[Data items]
Segment Open

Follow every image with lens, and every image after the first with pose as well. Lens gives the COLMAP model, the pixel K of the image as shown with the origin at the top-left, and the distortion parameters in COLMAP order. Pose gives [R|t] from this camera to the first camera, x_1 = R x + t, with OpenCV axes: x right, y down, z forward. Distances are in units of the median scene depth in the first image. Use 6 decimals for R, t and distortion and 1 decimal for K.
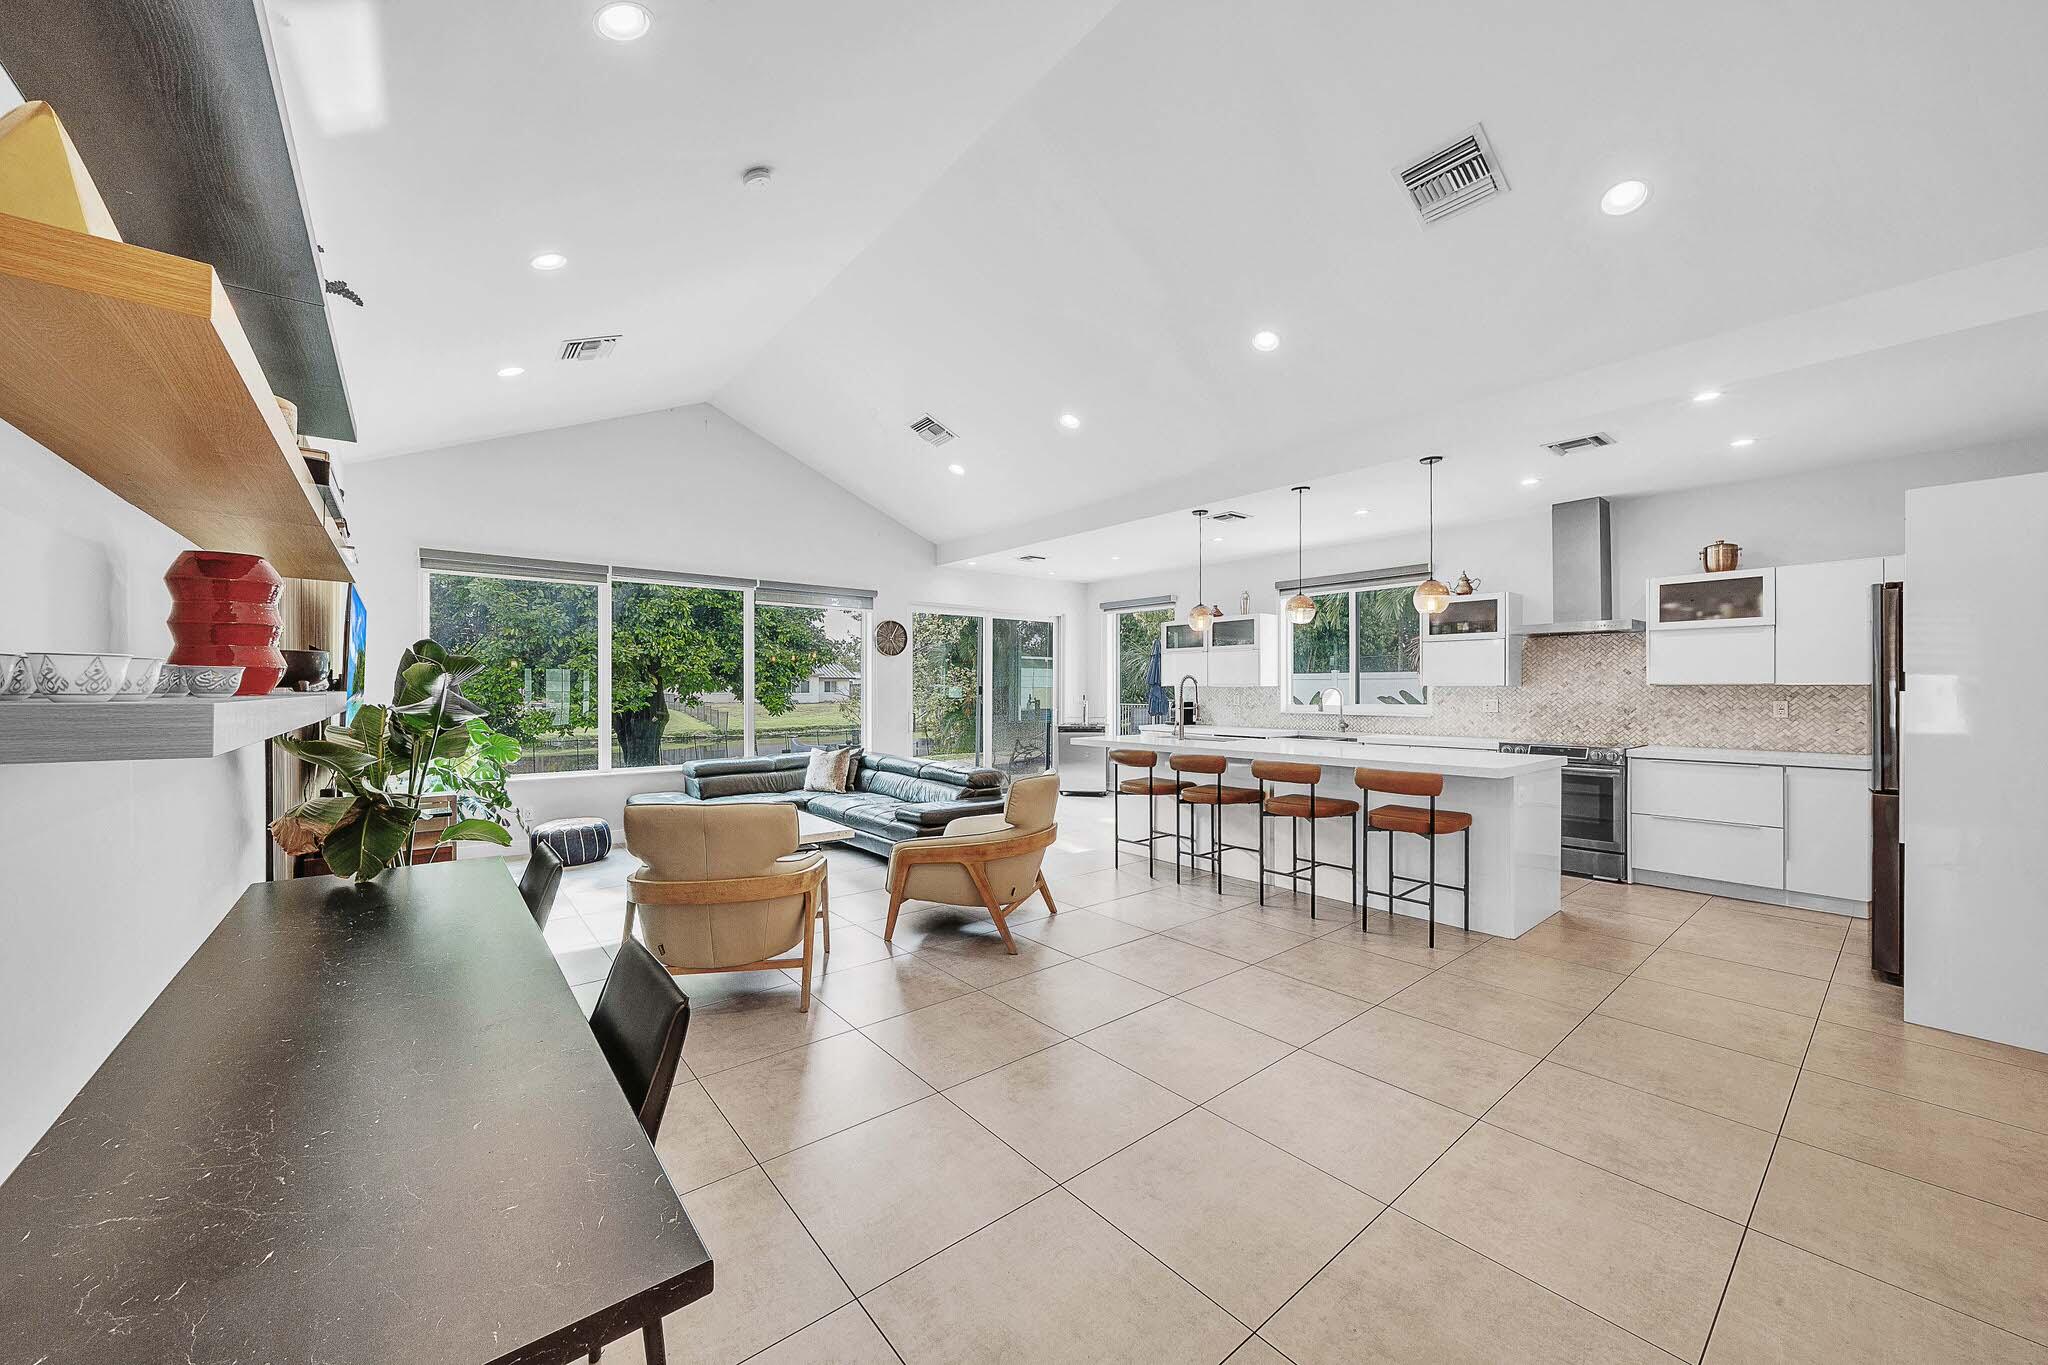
lens RADIAL K [[739.9, 0, 1018.9], [0, 739.9, 688.3], [0, 0, 1]] dist [-0.001178, -0.000079]
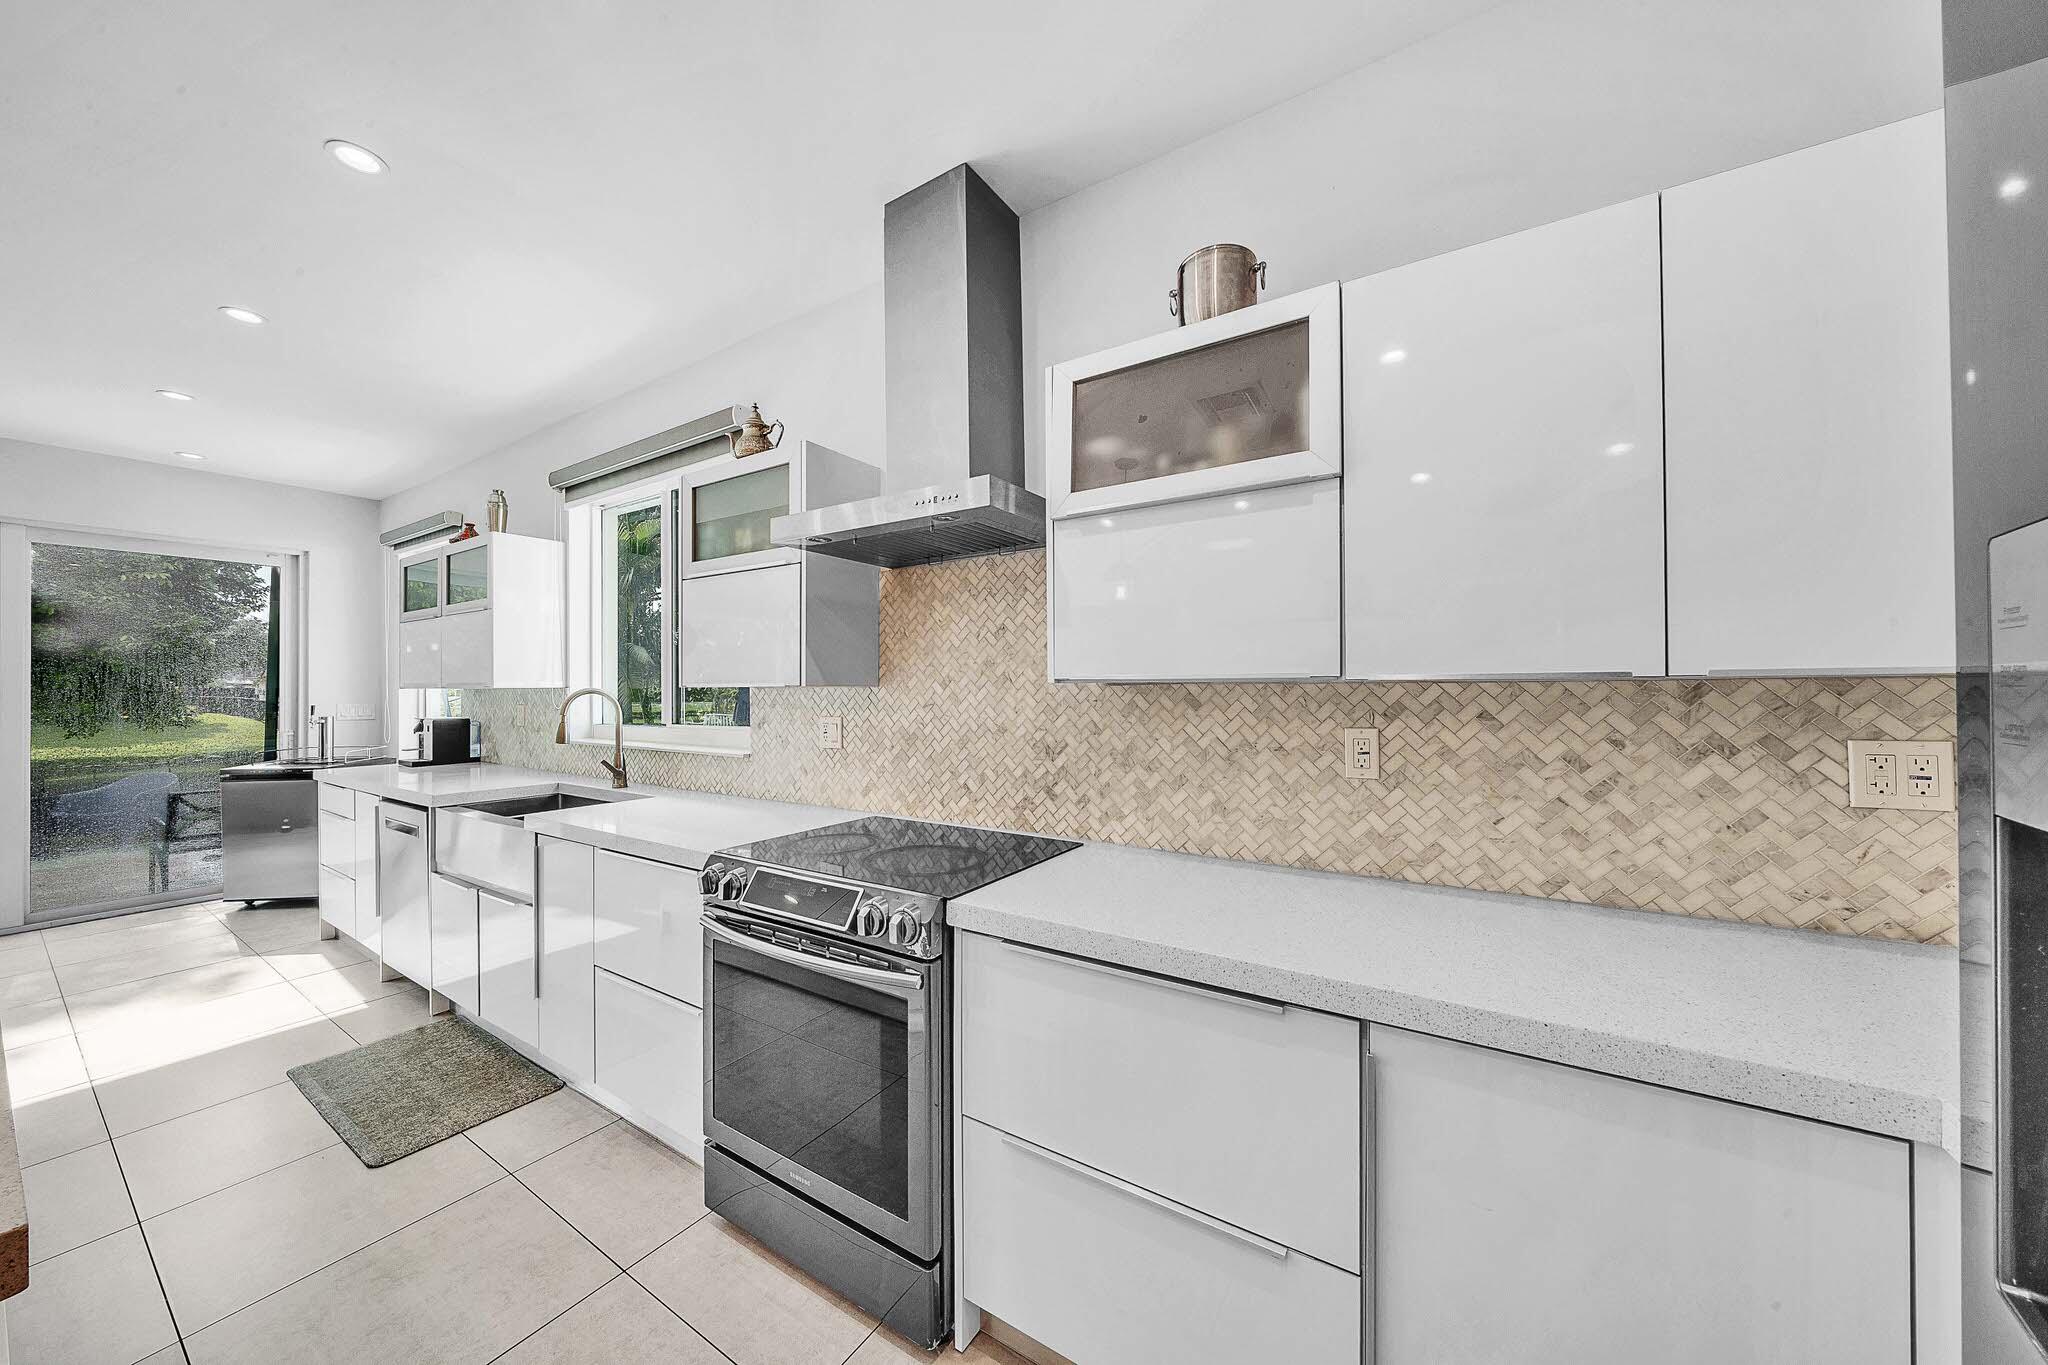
lens RADIAL K [[692.2, 0, 1022.8], [0, 692.2, 686.9], [0, 0, 1]] dist [-0.001096, -0.000083]
pose [[0.949008, -0.002344, 0.315244, 0.691939], [0.003407, 0.999990, -0.002819, -0.001329], [-0.315234, 0.003749, 0.949007, 0.660420]]
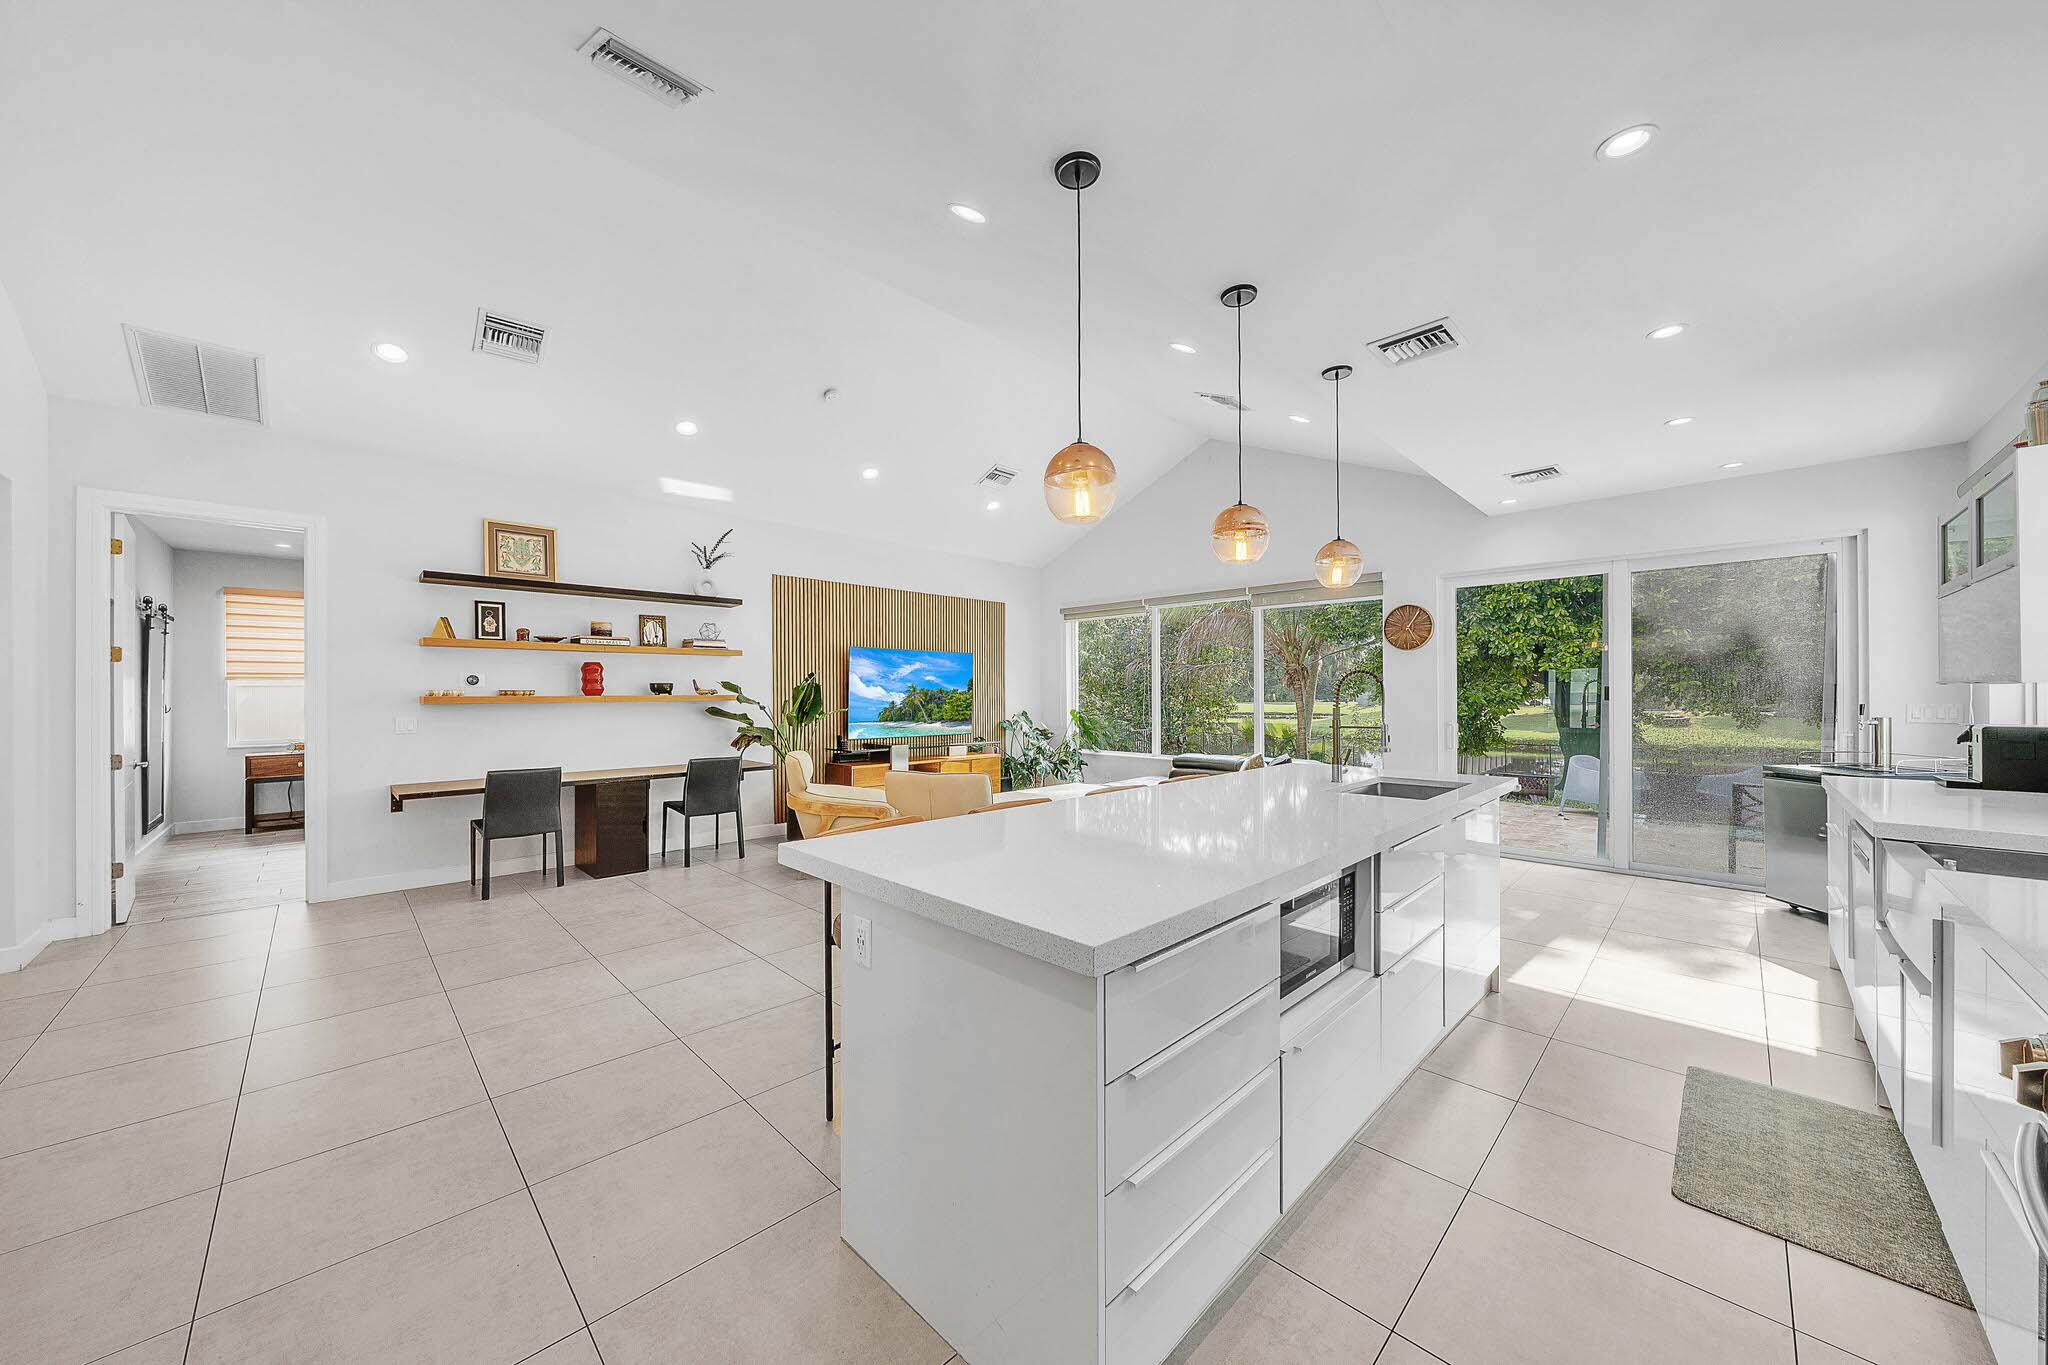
lens RADIAL K [[712.7, 0, 1018.8], [0, 712.7, 690.7], [0, 0, 1]] dist [-0.001364, -0.000071]
pose [[0.102833, -0.003190, -0.994694, 0.796881], [0.004086, 0.999988, -0.002785, -0.000199], [0.994690, -0.003778, 0.102845, 0.755671]]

Segment Closed

Give back the full data exactly as it reads, but drop the pictures.

Solved problem:
Follow every image with lens, and every image after the first with pose as well. Lens gives the COLMAP model, the pixel K of the image as shown with the origin at the top-left, and the distortion parameters in COLMAP order. Pose gives [R|t] from this camera to the first camera, x_1 = R x + t, with OpenCV axes: x right, y down, z forward. Distances are in units of the median scene depth in the first image. Use 6 decimals for R, t and distortion and 1 decimal for K.
lens RADIAL K [[739.9, 0, 1018.9], [0, 739.9, 688.3], [0, 0, 1]] dist [-0.001178, -0.000079]
lens RADIAL K [[692.2, 0, 1022.8], [0, 692.2, 686.9], [0, 0, 1]] dist [-0.001096, -0.000083]
pose [[0.949008, -0.002344, 0.315244, 0.691939], [0.003407, 0.999990, -0.002819, -0.001329], [-0.315234, 0.003749, 0.949007, 0.660420]]
lens RADIAL K [[712.7, 0, 1018.8], [0, 712.7, 690.7], [0, 0, 1]] dist [-0.001364, -0.000071]
pose [[0.102833, -0.003190, -0.994694, 0.796881], [0.004086, 0.999988, -0.002785, -0.000199], [0.994690, -0.003778, 0.102845, 0.755671]]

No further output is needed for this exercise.